▶ [TASK PROMPT]
Give back all of the data exactly as it stands, with the pictures removed.

------------------------------------

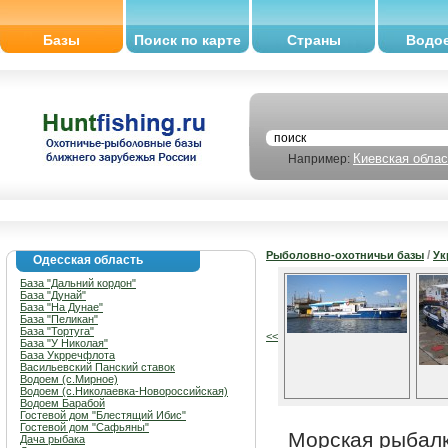
Базы
Поиск по карте
Страны
Водо
Киевская облас
Например:
/
Рыболовно-охотничьи базы
Ук
Одесская область
База "Дальний кордон"
База "Дунай"
База "На Дунае"
База "Пеликан"
База "Тортуга"
<<
База "У Николая"
База Укрречфлота
Васильевский Панский ставок
Водоем (с.Мирное)
Водоем (с.Николаевка-Новороссийская)
Водоем Барабой
Гостевой дом "Блестящий Ибис"
Гостевой дом "Сафьяны"
Морская рыбалк
Дача рыбака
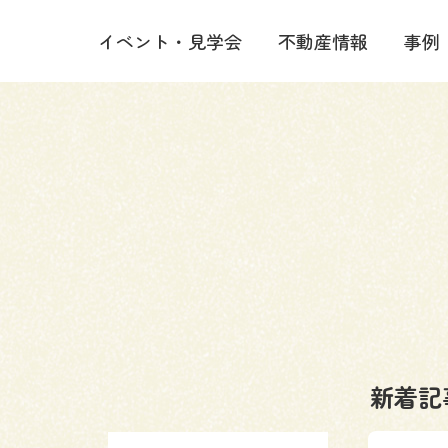
イベント・見学会
不動産情報
事例
新着記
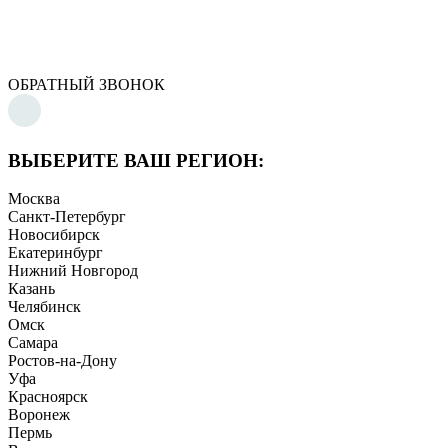
ОБРАТНЫЙ ЗВОНОК
ВЫБЕРИТЕ ВАШ РЕГИОН:
Москва
Санкт-Петербург
Новосибирск
Екатеринбург
Нижний Новгород
Казань
Челябинск
Омск
Самара
Ростов-на-Дону
Уфа
Красноярск
Воронеж
Пермь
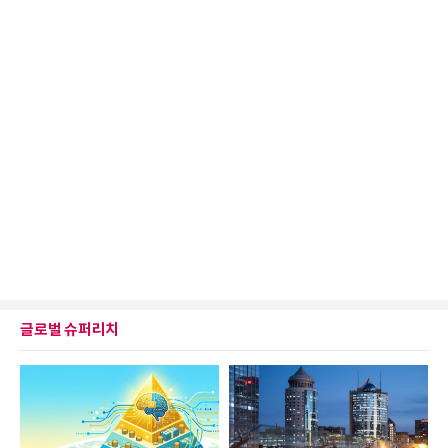
글로벌 슈퍼리치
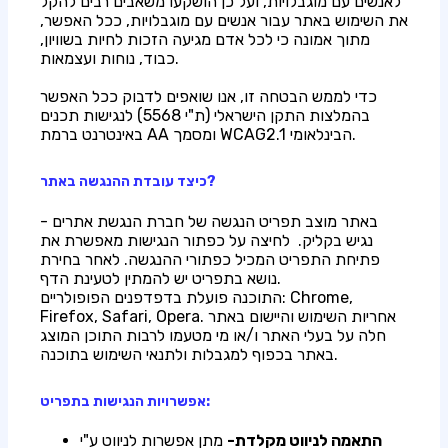
לאנשים עם מוגבלויות, ועל כן הושקעו משאבים רבים להקל
את השימוש באתר עבור אנשים עם מוגבלויות, ככל האפשר,
מתוך אמונה כי לכל אדם מגיעה הזכות לחיות בשוויון,
כבוד, נוחות ועצמאות.
כדי לממש הבטחה זו, אנו שואפים לדבוק ככל האפשר
בהמלצות התקן הישראלי (ת"י 5568) לנגישות תכנים
באינטרנט ברמת AA ומסמך WCAG2.1 הבינלאומי.
כיצד עובדת ההנגשה באתר?
באתר מוצב תפריט הנגשה של חברת הנגשת אתרים -
נגיש בקליק. לחיצה על כפתור הנגישות מאפשרת את
פתיחת התפריט המכיל כפתורי ההנגשה. לאחר בחירת
נושא בתפריט יש להמתין לטעינת הדף.
התוכנה פועלת בדפדפנים הפופולריים: Chrome,
Firefox, Safari, Opera. אחריות השימוש והיישום באתר
חלה על בעלי האתר ו/או מי מטעמו לרבות התוכן המוצג
באתר בכפוף למגבלות ולתנאי השימוש בתוכנה.
אפשרויות הנגישות בתפריט:
התאמה לניווט מקלדת-
מתן אפשרות לניווט ע"י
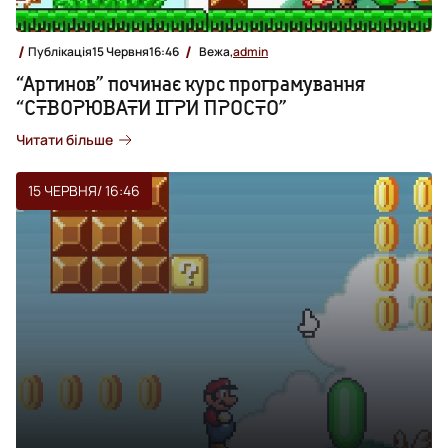
Публікація
15 Червня
16:46
Вежа,
admin
“Артинов” починає курс програмування
“СТВОРЮВАТИ ІГРИ ПРОСТО”
Читати більше
15 ЧЕРВНЯ
/ 16:46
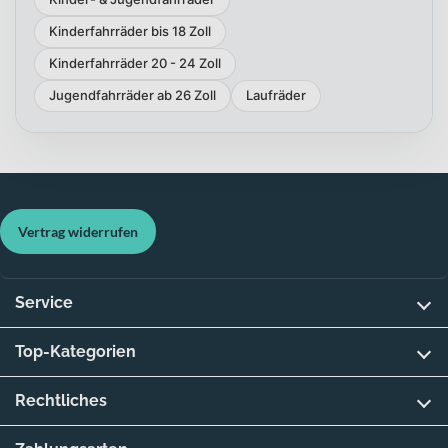
Kinderfahrräder bis 18 Zoll
Kinderfahrräder 20 - 24 Zoll
Jugendfahrräder ab 26 Zoll
Laufräder
Vertrag widerrufen
Service
Top-Kategorien
Rechtliches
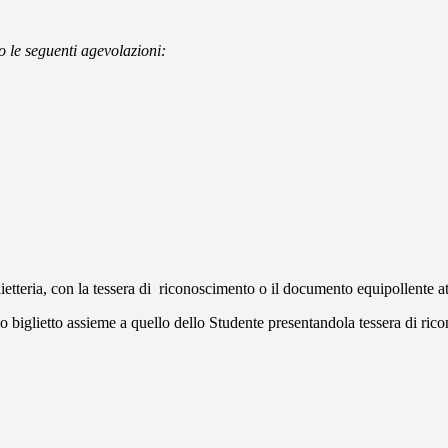
o le seguenti agevolazioni:
lietteria, con la tessera di riconoscimento o il documento equipollente att
oprio biglietto assieme a quello dello Studente presentandola tessera di 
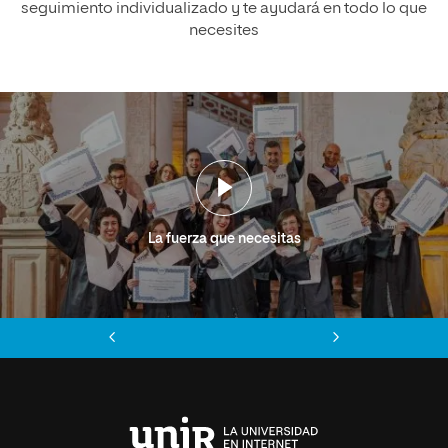
seguimiento individualizado y te ayudará en todo lo que
necesites
La fuerza que necesitas
Anterior
Siguiente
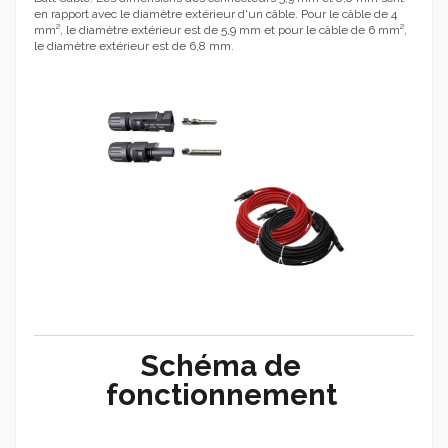
en rapport avec le diamètre extérieur d'un câble. Pour le câble de 4
mm², le diamètre extérieur est de 5,9 mm et pour le câble de 6 mm²,
le diamètre extérieur est de 6,8 mm.
Schéma de
fonctionnement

------------------------------------

▶ [RESULT]
Базы
Поиск по карте
Страны
Водо
Киевская облас
Например:
/
Рыболовно-охотничьи базы
Ук
Одесская область
База "Дальний кордон"
База "Дунай"
База "На Дунае"
База "Пеликан"
База "Тортуга"
<<
База "У Николая"
База Укрречфлота
Васильевский Панский ставок
Водоем (с.Мирное)
Водоем (с.Николаевка-Новороссийская)
Водоем Барабой
Гостевой дом "Блестящий Ибис"
Гостевой дом "Сафьяны"
Морская рыбалк
Дача рыбака
イベント・見学会
不動産情報
事例
新着記
ОБРАТНЫЙ ЗВОНОК
ВЫБЕРИТЕ ВАШ РЕГИОН:
Москва
Санкт-Петербург
Новосибирск
Екатеринбург
Нижний Новгород
Казань
Челябинск
Омск
Самара
Ростов-на-Дону
Уфа
Красноярск
Воронеж
Пермь
글로벌 슈퍼리치
לאנשים עם מוגבלויות, ועל כן הושקעו משאבים רבים להקל
את השימוש באתר עבור אנשים עם מוגבלויות, ככל האפשר,
מתוך אמונה כי לכל אדם מגיעה הזכות לחיות בשוויון,
כבוד, נוחות ועצמאות.
כדי לממש הבטחה זו, אנו שואפים לדבוק ככל האפשר
בהמלצות התקן הישראלי (ת"י 5568) לנגישות תכנים
באינטרנט ברמת AA ומסמך WCAG2.1 הבינלאומי.
כיצד עובדת ההנגשה באתר?
באתר מוצב תפריט הנגשה של חברת הנגשת אתרים -
נגיש בקליק. לחיצה על כפתור הנגישות מאפשרת את
פתיחת התפריט המכיל כפתורי ההנגשה. לאחר בחירת
נושא בתפריט יש להמתין לטעינת הדף.
התוכנה פועלת בדפדפנים הפופולריים: Chrome,
Firefox, Safari, Opera. אחריות השימוש והיישום באתר
חלה על בעלי האתר ו/או מי מטעמו לרבות התוכן המוצג
באתר בכפוף למגבלות ולתנאי השימוש בתוכנה.
אפשרויות הנגישות בתפריט:
התאמה לניווט מקלדת-
מתן אפשרות לניווט ע"י
Публікація
15 Червня
16:46
Вежа,
admin
“Артинов” починає курс програмування
“СТВОРЮВАТИ ІГРИ ПРОСТО”
Читати більше
15 ЧЕРВНЯ
/ 16:46
Kinderfahrräder bis 18 Zoll
Kinderfahrräder 20 - 24 Zoll
Jugendfahrräder ab 26 Zoll
Laufräder
Vertrag widerrufen
Service
Top-Kategorien
Rechtliches
o le seguenti agevolazioni:
lietteria, con la tessera di riconoscimento o il documento equipollente att
oprio biglietto assieme a quello dello Studente presentandola tessera di 
seguimiento individualizado y te ayudará en todo lo que
necesites
La fuerza que necesitas
Anterior
Siguiente
en rapport avec le diamètre extérieur d'un câble. Pour le câble de 4
mm², le diamètre extérieur est de 5,9 mm et pour le câble de 6 mm²,
le diamètre extérieur est de 6,8 mm.
Schéma de
fonctionnement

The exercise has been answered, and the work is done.